> _EXERCISE REQUIREMENTS_
(1) Transcribe the part of the profile of Dr. Frantz that opens with the words containing "Title: Deputy Vice-Chancellor, Research" and closes with "Town, South Africa.".
(2) For each statement about the profile of Dr. Frantz, answer yes or no and quote the words from the profile that decide it. (a) Dr. Frantz was in the first class of Fellows at SAFRI. (b) In 2010 Dr. Frantz took part in the International FAIMER Institute in Philadelphia as a Fellow. (c) The University of the Western Cape is in Johannesburg.

==== DOCUMENT PASSAGE ====

Title: Deputy Vice-Chancellor, Research and Innovation
Institution: University of the Western Cape, South Africa
FAIMER Fellow: Sub-Saharan Africa FAIMER Regional Institute (SAFRI) 2008
“I think I’ve always had a passion for developing others. That has always been core to what I am and what I do,” said Dr. Frantz, who serves as Deputy Vice-Chancellor for Research and Innovation at the University of the Western Cape in Cape Town, South Africa.
Dr. Frantz was a member of the inaugural class of 16 Fellows from the Sub-Saharan Africa-FAIMER Regional Institute (SAFRI) in South Africa, which was founded in 2008. Clearly, that passion for developing others extends to developing herself.
Reflecting on her experience as a SAFRI Fellow, Dr. Frantz said she was inspired by the global perspectives of the international faculty who taught in the program, the passion of the faculty for developing others, and the positive approach of the Institute faculty and Fellows to sharing ideas.
“You can’t say that one program … can have an impact and change your whole life, but I do think that one program like SAFRI can plant the seed and other circumstances will water that same seed and that’s how it will grow. For me, I can really pinpoint back to SAFRI which unearthed something in me that was always there.”
According to Dr. Frantz, one of those seeds was planted in 2010 when—serving as head of the Physiotherapy Department at the University of the Western Cape—she participated in the International FAIMER Institute in Philadelphia, not as a Fellow but as a faculty member.

==== EXERCISE DATA ====

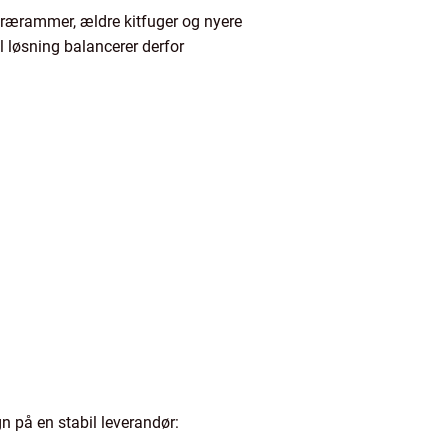
 trærammer, ældre kitfuger og nyere
el løsning balancerer derfor
gn på en stabil leverandør: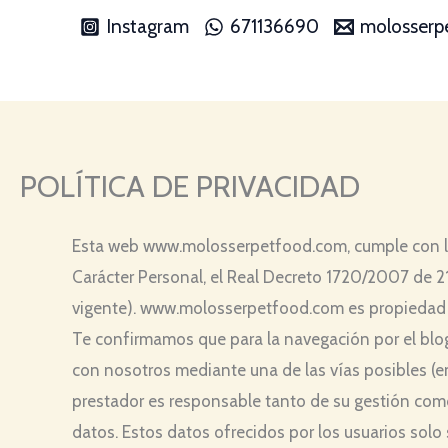
Ir
Instagram
671136690
molosserp
al
contenido
POLÍTICA DE PRIVACIDAD
Esta web www.molosserpetfood.com, cumple con la
Carácter Personal, el Real Decreto 1720/2007 de 2
vigente). www.molosserpetfood.com es propiedad 
Te confirmamos que para la navegación por el blog y
con nosotros mediante una de las vías posibles (ema
prestador es responsable tanto de su gestión como
datos. Estos datos ofrecidos por los usuarios solo 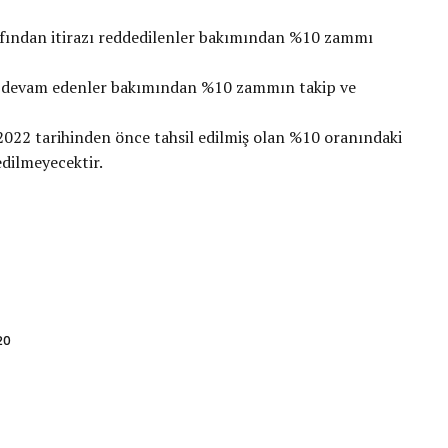
fından itirazı reddedilenler bakımından %10 zammı
i devam edenler bakımından %10 zammın takip ve
2022 tarihinden önce tahsil edilmiş olan %10 oranındaki
edilmeyecektir.
20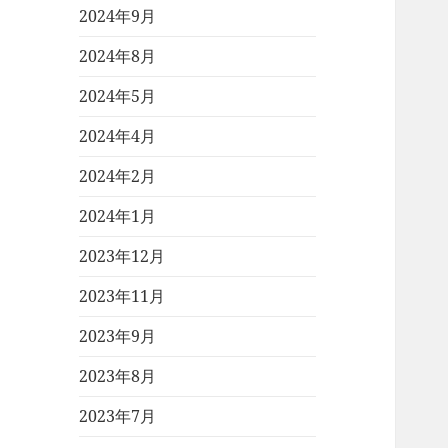
2024年9月
2024年8月
2024年5月
2024年4月
2024年2月
2024年1月
2023年12月
2023年11月
2023年9月
2023年8月
2023年7月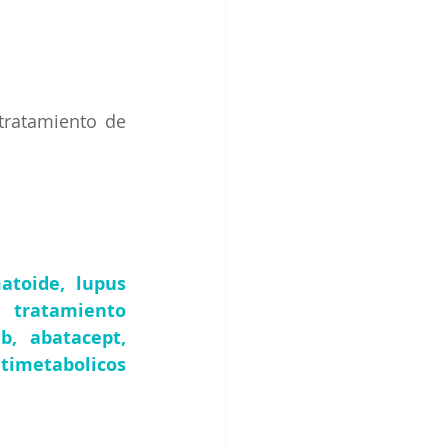
ratamiento de 
toide, lupus 
tratamiento 
 abatacept, 
timetabolicos 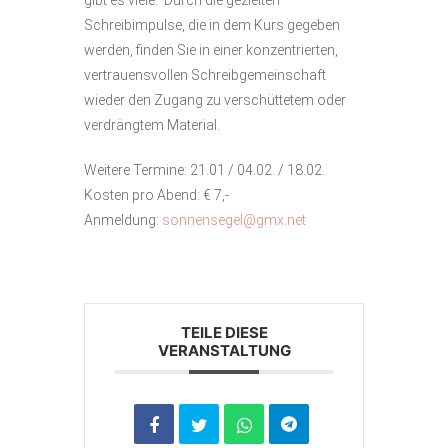
gibt es viele. Durch die gezielten
Schreibimpulse, die in dem Kurs gegeben
werden, finden Sie in einer konzentrierten,
vertrauensvollen Schreibgemeinschaft
wieder den Zugang zu verschüttetem oder
verdrängtem Material.
Weitere Termine: 21.01 / 04.02. / 18.02.
Kosten pro Abend: € 7,-
Anmeldung:
sonnensegel@gmx.net
TEILE DIESE
VERANSTALTUNG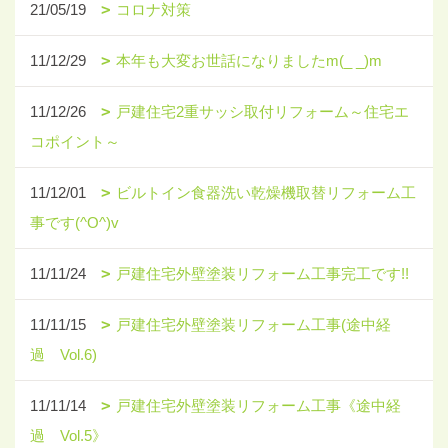
21/05/19
コロナ対策
11/12/29
本年も大変お世話になりましたm(_ _)m
11/12/26
戸建住宅2重サッシ取付リフォーム～住宅エ
コポイント～
11/12/01
ビルトイン食器洗い乾燥機取替リフォーム工
事です(^O^)v
11/11/24
戸建住宅外壁塗装リフォーム工事完工です!!
11/11/15
戸建住宅外壁塗装リフォーム工事(途中経
過 Vol.6)
11/11/14
戸建住宅外壁塗装リフォーム工事《途中経
過 Vol.5》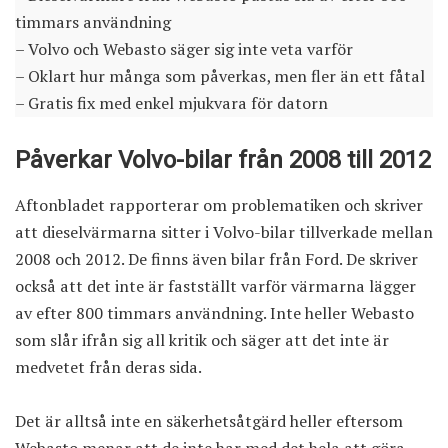
timmars användning
– Volvo och Webasto säger sig inte veta varför
– Oklart hur många som påverkas, men fler än ett fåtal
– Gratis fix med enkel mjukvara för datorn
Påverkar Volvo-bilar från 2008 till 2012
Aftonbladet
rapporterar om problematiken
och skriver
att dieselvärmarna sitter i Volvo-bilar tillverkade mellan
2008 och 2012. De finns även bilar från Ford. De skriver
också att det inte är fastställt varför värmarna lägger
av efter 800 timmars användning. Inte heller Webasto
som slår ifrån sig all kritik och säger att det inte är
medvetet från deras sida.
Det är alltså inte en säkerhetsåtgärd heller eftersom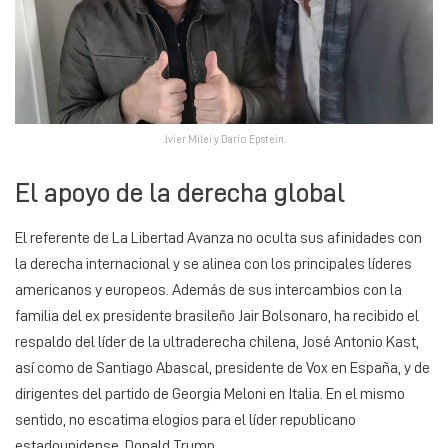
Jvier Milei y Darío Epstein.
El apoyo de la derecha global
El referente de La Libertad Avanza no oculta sus afinidades con
la derecha internacional y se alinea con los principales líderes
americanos y europeos. Además de sus intercambios con la
familia del ex presidente brasileño Jair Bolsonaro, ha recibido el
respaldo del líder de la ultraderecha chilena, José Antonio Kast,
así como de Santiago Abascal, presidente de Vox en España, y de
dirigentes del partido de Georgia Meloni en Italia. En el mismo
sentido, no escatima elogios para el líder republicano
estadounidense, Donald Trump.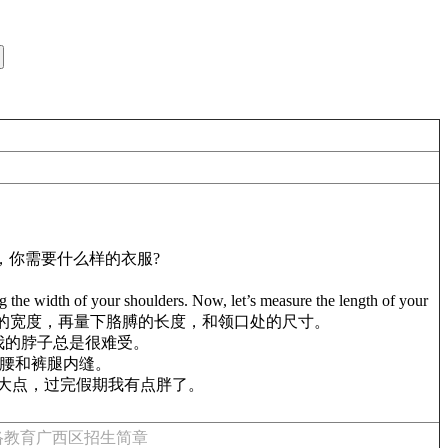
有城里最好的裁缝，你需要什么样的衣服?
the width of your shoulders. Now, let’s measure the length of your
何?先量下肩膀的宽度，再量下胳膊的长度，和领口处的尺寸。
你能多稍微大点啊?我的脖子总是很难受。
我来量下你的腰和裤腿内缝。
 holidays.腰部也要大点，过完假期我有点胖了。
网络教育广西区招生简章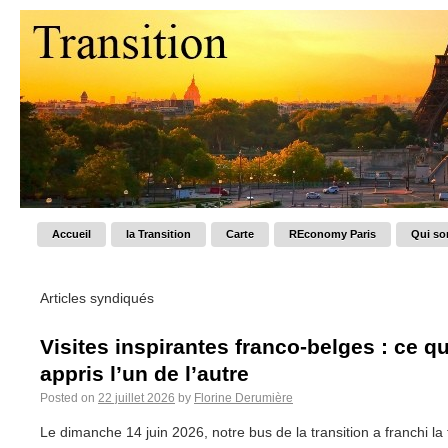
Accueil
la Transition
Carte
REconomy Paris
Qui s
Articles syndiqués
Visites inspirantes franco-belges : ce qu
appris l’un de l’autre
Posted on
22 juillet 2026
by
Florine Derumière
Le dimanche 14 juin 2026, notre bus de la transition a franchi la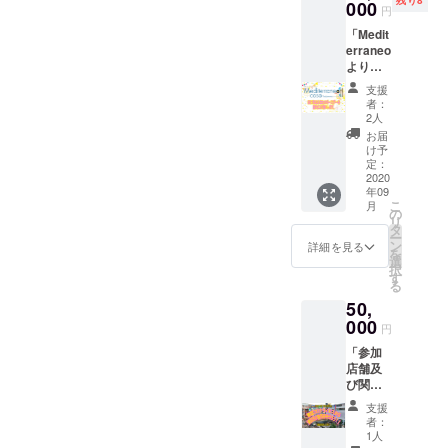
残り8
いただ
000
ルチャ
円
けるお
リ
「Medit
食事券
ティーT
erraneo
をご提
シャツ
より」
供しま
をご提
2021年
す。ま
供しま
支援
のあな
た、今
す。 ※
者：
たの
回のプ
備考欄
2人
バース
ログラ
にご紹
お届
デーを
ムのオ
介させ
け予
盛大に
リジナ
定：
ていい
お祝い
2020
ルス
ただく
年09
しま
テッ
お名前
こ
月
す。ご
カーを6
の
をご入
リ
本人様
種セッ
タ
力くだ
ー
とお仲
トとオ
ン
さい。
詳細を見る
を
間5名様
リジナ
選
もしも
択
までは
ルチャ
す
紹介さ
る
ご飲食
リ
れたく
50,
無料。
ティーT
ないと
マイ
000
シャツ
の場合
円
ク、プ
をご提
は、
「参加
ロジェ
供しま
「紹介
店舗及
クター
す。 ※
不要」
び関係
完備。
店舗に
とご入
媒体に
DJとパ
よって
力くだ
支援
てご支
フォー
営業再
さい。
者：
援者様
マーが
開時期
1人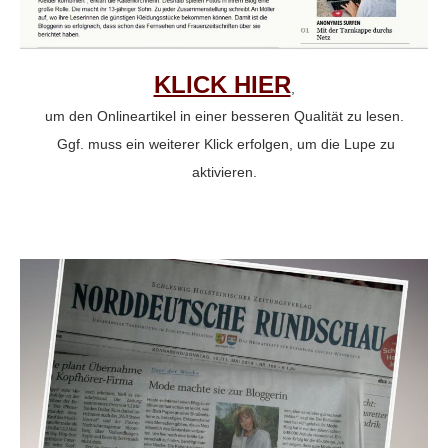
KLICK HIER
,
um den Onlineartikel in einer besseren Qualität zu lesen.
Ggf. muss ein weiterer Klick erfolgen, um die Lupe zu
aktivieren.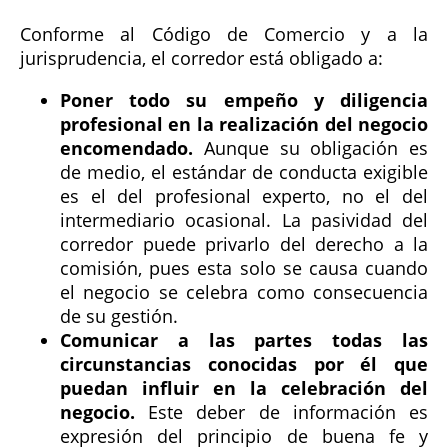
Conforme al Código de Comercio y a la
jurisprudencia, el corredor está obligado a:
Poner todo su empeño y diligencia
profesional en la realización del negocio
encomendado.
Aunque su obligación es
de medio, el estándar de conducta exigible
es el del profesional experto, no el del
intermediario ocasional. La pasividad del
corredor puede privarlo del derecho a la
comisión, pues esta solo se causa cuando
el negocio se celebra como consecuencia
de su gestión.
Comunicar a las partes todas las
circunstancias conocidas por él que
puedan influir en la celebración del
negocio.
Este deber de información es
expresión del principio de buena fe y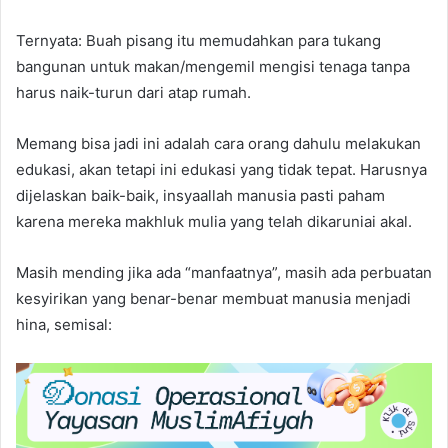
Ternyata: Buah pisang itu memudahkan para tukang
bangunan untuk makan/mengemil mengisi tenaga tanpa
harus naik-turun dari atap rumah.
Memang bisa jadi ini adalah cara orang dahulu melakukan
edukasi, akan tetapi ini edukasi yang tidak tepat. Harusnya
dijelaskan baik-baik, insyaallah manusia pasti paham
karena mereka makhluk mulia yang telah dikaruniai akal.
Masih mending jika ada “manfaatnya”, masih ada perbuatan
kesyirikan yang benar-benar membuat manusia menjadi
hina, semisal: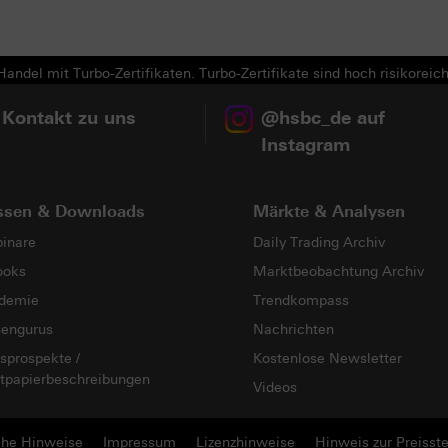
andel mit Turbo-Zertifikaten. Turbo-Zertifikate sind hoch risikoreich
 Kontakt zu uns
@hsbc_de auf
Instagram
ssen & Downloads
Märkte & Analysen
inare
Daily Trading Archiv
ooks
Marktbeobachtung Archiv
demie
Trendkompass
sengurus
Nachrichten
sprospekte /
Kostenlose Newsletter
tpapierbeschreibungen
Videos
che Hinweise
Impressum
Lizenzhinweise
Hinweis zur Preisste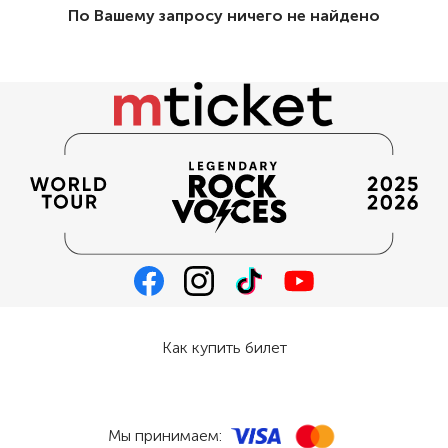
По Вашему запросу ничего не найдено
Как купить билет
Мы принимаем: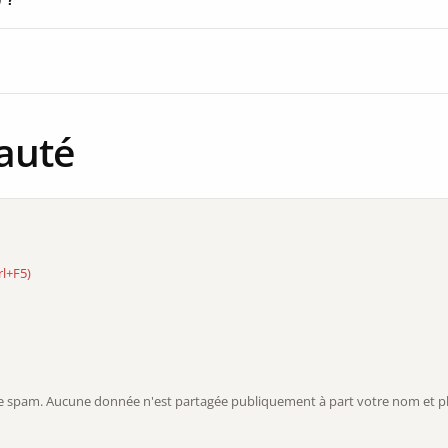
auté
rl+F5)
r le spam. Aucune donnée n'est partagée publiquement à part votre nom et ph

====

> _ANSWERS_
(1)
Title: Deputy Vice-Chancellor, Research and Innovation
Institution: University of the Western Cape, South Africa
FAIMER Fellow: Sub-Saharan Africa FAIMER Regional Institute (SAFRI) 2008
“I think I’ve always had a passion for developing others. That has always been core to what I am and what I do,” said Dr. Frantz, who serves as Deputy Vice-Chancellor for Research and Innovation at the University of the Western Cape in Cape Town, South Africa.

(2)
(a) Yes: "Dr. Frantz was a member of the inaugural class of 16 Fellows"
(b) No: "not as a Fellow but as a faculty member"
(c) No: "at the University of the Western Cape in Cape Town, South Africa"